Stop espoli


La periodista Cayetana Álvarez de Toledo entrevistó en El Mundo a Juan Luis Cebrián, primer director de El País y testigo de los últimos años de la historia de España, y le reprochó que accediera a “no publicar informaciones sobre Banca Catalana por presiones de Pujol”. “Sí, contestó Cebrián, me llamó Paco Fernández Ordoñez y me dijo que Pujol estaba inquieto por la posición de El País… Se me pidió que dejara de publicar las informaciones y así lo hice. En el libro -sus memorias- reconozco que fue un crimen de leso-periodismo”.

Que gobiernos, políticos y prensa miraran para otro lado en aquel desfalco envalentonó a Pujol que se cubrió con la senyera y convirtió la investigación de la quiebra del banco en “una indigna jugada” del Gobierno central. “Con Cataluña no se juega… En adelante, de ética y de moral hablaremos nosotros”, decía en mayo de 1984.

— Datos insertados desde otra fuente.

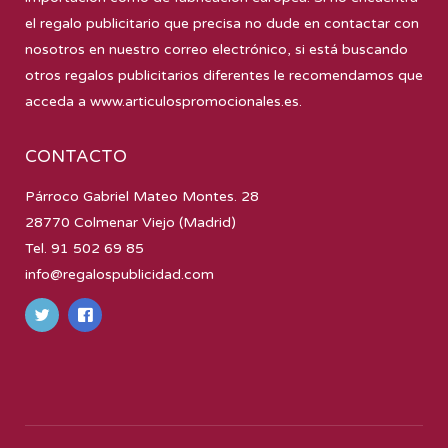
el regalo publicitario que precisa no dude en contactar con
nosotros en nuestro correo electrónico, si está buscando
otros regalos publicitarios diferentes le recomendamos que
acceda a
www.articulospromocionales.es
.
CONTACTO
Párroco Gabriel Mateo Montes. 28
28770 Colmenar Viejo (Madrid)
Tel. 91 502 69 85
info@regalospublicidad.com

A partir de ahí, Convergencia siguió gobernando; Pujol engordó su fortuna en el extranjero; la comisión del 3 por cien denunciada por Maragall fue práctica habitual también en la etapa de Mas; aparecía el victimismo cuando se destapaban casos de corrupción; se adoctrinó en el odio a España “que nos roba”; y se desarrolló todo un “procés” para hacer desaparecer los vestigios del Estado en Cataluña.
Ese adoctrinamiento también alcanzó a la Academia. En el vídeo Stop Espoli (Frenad el espolio) promovido por la Generalitat en 2012 (https://www.youtube.com/watch?v=JJQkmRnLjeE), un grupo de profesores se presta a denunciar el espolio fiscal que sufre Cataluña.

Naturalmente, estos profesores no contabilizaron en el “espoli” los 345.000 millones de pesetas de la quiebra de Banca Catalana, 2.070,8 millones de euros; ni sumaron las comisiones del caso Palau que se está juzgando; ni el fraude y las mordidas continuadas de la familia Pujol, presuntamente trincando durante dos décadas y media; ni calcularon a cuánto asciende el 3, el 9, el 12, el 15 por cien o más, según los casos, de la obra pública realizada en Cataluña durante los gobiernos de Pujol y Mas, ni otras cleptomanías.

¿Tiene solución la cuestión catalana? Me gustaría ser optimista, pero tantos años de autonomía “a su aire” -con los sucesivos gobiernos en “retirada” de allí- dieron alas al independentismo que creó “su legalidad” para driblar al Estado, conculcó la ley y falseó los datos económicos y la historia para generar sentimientos a favor de la causa. Por eso, tal como están las cosas, solo cabe pensar en un arreglo para ir tirando.